* [TASK OBJECTIVE] Which lines in the material below contain the string "opExtrude"? Copy out each one.
---------- MATERIAL SHOWN ----------
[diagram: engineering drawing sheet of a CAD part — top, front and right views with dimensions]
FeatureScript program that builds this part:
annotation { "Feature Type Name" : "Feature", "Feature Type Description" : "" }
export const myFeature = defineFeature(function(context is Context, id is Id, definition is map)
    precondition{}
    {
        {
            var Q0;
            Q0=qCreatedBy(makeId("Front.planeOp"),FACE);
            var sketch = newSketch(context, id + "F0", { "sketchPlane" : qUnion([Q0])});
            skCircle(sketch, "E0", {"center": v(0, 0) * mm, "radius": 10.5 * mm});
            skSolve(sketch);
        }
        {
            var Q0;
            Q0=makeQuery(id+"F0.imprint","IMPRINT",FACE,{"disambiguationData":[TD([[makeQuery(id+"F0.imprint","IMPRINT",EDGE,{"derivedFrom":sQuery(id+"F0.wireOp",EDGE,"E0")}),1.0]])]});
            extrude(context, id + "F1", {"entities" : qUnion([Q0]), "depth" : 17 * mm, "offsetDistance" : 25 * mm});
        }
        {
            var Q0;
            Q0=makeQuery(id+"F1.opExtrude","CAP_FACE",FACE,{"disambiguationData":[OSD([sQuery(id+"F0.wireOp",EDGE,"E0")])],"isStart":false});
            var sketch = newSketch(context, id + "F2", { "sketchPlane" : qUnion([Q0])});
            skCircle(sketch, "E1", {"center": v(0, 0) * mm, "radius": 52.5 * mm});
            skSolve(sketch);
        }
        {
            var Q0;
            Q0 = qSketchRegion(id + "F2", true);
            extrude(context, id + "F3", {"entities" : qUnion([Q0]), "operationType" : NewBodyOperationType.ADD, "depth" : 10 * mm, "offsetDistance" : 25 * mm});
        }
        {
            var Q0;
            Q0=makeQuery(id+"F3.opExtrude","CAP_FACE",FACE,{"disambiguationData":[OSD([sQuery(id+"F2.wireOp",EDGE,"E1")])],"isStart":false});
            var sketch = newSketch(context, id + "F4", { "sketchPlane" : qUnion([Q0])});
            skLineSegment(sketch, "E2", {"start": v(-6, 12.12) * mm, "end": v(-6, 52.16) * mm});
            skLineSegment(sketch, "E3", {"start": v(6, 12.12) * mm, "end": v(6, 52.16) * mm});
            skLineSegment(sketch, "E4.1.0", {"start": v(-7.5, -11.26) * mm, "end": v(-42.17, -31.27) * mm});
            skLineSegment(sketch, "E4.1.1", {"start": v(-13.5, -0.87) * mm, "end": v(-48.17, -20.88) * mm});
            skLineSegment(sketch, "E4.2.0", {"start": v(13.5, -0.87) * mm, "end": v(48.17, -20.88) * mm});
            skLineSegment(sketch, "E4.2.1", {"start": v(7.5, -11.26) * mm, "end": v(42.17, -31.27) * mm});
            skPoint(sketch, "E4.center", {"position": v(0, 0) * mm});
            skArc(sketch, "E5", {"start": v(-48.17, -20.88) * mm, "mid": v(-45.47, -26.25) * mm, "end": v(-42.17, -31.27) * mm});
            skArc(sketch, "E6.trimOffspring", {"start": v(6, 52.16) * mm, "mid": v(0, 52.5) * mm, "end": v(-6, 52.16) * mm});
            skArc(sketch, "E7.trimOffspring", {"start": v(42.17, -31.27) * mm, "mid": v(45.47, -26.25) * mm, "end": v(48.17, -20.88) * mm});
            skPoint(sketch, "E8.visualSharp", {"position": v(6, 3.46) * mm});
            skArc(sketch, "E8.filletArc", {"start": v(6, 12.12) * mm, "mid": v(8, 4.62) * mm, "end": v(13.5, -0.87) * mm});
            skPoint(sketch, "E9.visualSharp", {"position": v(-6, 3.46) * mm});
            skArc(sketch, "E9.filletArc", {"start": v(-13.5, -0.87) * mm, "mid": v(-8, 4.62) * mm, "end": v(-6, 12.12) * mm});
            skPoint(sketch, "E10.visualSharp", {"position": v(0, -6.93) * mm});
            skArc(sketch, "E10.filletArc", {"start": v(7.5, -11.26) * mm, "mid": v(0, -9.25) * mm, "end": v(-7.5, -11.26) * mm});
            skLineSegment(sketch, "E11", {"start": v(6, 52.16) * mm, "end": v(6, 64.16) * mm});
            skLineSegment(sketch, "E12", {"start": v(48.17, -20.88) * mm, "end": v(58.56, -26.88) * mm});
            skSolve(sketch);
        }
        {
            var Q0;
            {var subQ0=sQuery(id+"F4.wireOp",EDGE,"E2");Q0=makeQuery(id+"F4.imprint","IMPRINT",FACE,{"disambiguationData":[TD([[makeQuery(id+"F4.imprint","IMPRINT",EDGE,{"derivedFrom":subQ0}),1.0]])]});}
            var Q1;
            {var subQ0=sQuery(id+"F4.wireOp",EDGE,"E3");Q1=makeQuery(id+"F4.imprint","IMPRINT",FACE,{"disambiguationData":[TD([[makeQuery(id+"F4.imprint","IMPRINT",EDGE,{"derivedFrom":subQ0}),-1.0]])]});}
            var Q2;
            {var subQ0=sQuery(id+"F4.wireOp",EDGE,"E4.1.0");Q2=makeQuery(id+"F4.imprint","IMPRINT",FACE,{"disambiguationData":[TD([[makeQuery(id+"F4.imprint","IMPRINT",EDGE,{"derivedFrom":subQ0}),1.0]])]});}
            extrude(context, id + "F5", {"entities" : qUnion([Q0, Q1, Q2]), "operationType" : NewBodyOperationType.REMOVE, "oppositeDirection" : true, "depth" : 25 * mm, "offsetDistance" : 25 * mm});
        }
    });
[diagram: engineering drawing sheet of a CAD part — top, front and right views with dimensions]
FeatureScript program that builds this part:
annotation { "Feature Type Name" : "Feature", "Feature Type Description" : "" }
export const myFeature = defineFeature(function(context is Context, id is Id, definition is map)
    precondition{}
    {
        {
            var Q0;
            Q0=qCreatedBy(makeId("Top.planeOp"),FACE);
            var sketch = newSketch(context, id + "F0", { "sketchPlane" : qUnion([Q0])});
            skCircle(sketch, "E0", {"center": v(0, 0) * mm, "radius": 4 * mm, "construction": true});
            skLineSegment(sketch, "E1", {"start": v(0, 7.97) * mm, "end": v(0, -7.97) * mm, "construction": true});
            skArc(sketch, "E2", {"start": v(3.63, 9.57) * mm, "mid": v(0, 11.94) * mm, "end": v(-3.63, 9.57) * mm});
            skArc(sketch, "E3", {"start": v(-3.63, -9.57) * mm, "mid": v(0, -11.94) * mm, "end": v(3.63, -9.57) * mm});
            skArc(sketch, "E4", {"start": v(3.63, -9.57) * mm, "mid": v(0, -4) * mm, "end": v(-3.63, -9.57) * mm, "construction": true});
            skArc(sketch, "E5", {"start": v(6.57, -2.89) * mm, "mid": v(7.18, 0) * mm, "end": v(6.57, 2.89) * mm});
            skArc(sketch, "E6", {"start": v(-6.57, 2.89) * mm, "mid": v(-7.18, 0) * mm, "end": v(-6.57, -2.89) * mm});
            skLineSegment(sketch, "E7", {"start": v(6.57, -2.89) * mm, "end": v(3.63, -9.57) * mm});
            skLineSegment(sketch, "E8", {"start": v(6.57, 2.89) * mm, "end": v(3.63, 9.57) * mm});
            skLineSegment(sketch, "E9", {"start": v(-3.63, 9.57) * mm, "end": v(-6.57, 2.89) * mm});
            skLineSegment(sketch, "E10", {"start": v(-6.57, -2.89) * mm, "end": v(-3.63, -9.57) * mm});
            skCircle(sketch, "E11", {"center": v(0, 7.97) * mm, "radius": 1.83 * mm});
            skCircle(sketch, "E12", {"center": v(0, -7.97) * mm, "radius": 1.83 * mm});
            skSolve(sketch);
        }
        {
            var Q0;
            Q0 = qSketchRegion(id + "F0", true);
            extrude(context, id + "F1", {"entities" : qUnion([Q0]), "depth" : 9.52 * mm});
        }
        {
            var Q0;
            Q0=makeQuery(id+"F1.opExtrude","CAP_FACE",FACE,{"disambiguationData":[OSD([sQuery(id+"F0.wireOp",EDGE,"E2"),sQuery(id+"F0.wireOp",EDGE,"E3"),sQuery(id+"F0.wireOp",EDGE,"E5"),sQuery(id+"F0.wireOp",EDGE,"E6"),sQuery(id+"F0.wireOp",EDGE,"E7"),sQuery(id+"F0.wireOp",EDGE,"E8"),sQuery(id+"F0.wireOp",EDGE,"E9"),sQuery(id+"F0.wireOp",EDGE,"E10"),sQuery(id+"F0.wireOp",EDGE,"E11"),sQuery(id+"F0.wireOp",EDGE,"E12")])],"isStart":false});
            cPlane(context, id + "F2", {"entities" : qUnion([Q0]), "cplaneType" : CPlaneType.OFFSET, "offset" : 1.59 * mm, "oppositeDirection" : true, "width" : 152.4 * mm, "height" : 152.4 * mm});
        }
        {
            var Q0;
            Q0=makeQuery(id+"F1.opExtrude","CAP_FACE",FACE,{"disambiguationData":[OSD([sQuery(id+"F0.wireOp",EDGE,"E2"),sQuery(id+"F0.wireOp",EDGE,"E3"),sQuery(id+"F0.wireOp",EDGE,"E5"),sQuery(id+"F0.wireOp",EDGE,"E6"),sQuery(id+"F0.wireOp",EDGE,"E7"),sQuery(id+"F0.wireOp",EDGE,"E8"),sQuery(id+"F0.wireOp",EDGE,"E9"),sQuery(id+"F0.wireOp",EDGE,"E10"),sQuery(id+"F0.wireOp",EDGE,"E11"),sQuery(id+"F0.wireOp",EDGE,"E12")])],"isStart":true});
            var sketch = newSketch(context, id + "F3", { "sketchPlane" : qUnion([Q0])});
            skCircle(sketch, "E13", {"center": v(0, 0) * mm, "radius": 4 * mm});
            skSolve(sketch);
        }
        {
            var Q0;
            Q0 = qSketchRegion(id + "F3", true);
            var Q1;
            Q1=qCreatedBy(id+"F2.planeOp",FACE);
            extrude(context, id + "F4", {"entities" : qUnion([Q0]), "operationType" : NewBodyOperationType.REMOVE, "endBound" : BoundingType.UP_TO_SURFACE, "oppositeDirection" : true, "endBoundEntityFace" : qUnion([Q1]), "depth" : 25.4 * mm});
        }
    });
----------
* [ANSWER FOR THIS EXERCISE]
            Q0=makeQuery(id+"F1.opExtrude","CAP_FACE",FACE,{"disambiguationData":[OSD([sQuery(id+"F0.wireOp",EDGE,"E0")])],"isStart":false});
            Q0=makeQuery(id+"F3.opExtrude","CAP_FACE",FACE,{"disambiguationData":[OSD([sQuery(id+"F2.wireOp",EDGE,"E1")])],"isStart":false});
            Q0=makeQuery(id+"F1.opExtrude","CAP_FACE",FACE,{"disambiguationData":[OSD([sQuery(id+"F0.wireOp",EDGE,"E2"),sQuery(id+"F0.wireOp",EDGE,"E3"),sQuery(id+"F0.wireOp",EDGE,"E5"),sQuery(id+"F0.wireOp",EDGE,"E6"),sQuery(id+"F0.wireOp",EDGE,"E7"),sQuery(id+"F0.wireOp",EDGE,"E8"),sQuery(id+"F0.wireOp",EDGE,"E9"),sQuery(id+"F0.wireOp",EDGE,"E10"),sQuery(id+"F0.wireOp",EDGE,"E11"),sQuery(id+"F0.wireOp",EDGE,"E12")])],"isStart":false});
            Q0=makeQuery(id+"F1.opExtrude","CAP_FACE",FACE,{"disambiguationData":[OSD([sQuery(id+"F0.wireOp",EDGE,"E2"),sQuery(id+"F0.wireOp",EDGE,"E3"),sQuery(id+"F0.wireOp",EDGE,"E5"),sQuery(id+"F0.wireOp",EDGE,"E6"),sQuery(id+"F0.wireOp",EDGE,"E7"),sQuery(id+"F0.wireOp",EDGE,"E8"),sQuery(id+"F0.wireOp",EDGE,"E9"),sQuery(id+"F0.wireOp",EDGE,"E10"),sQuery(id+"F0.wireOp",EDGE,"E11"),sQuery(id+"F0.wireOp",EDGE,"E12")])],"isStart":true});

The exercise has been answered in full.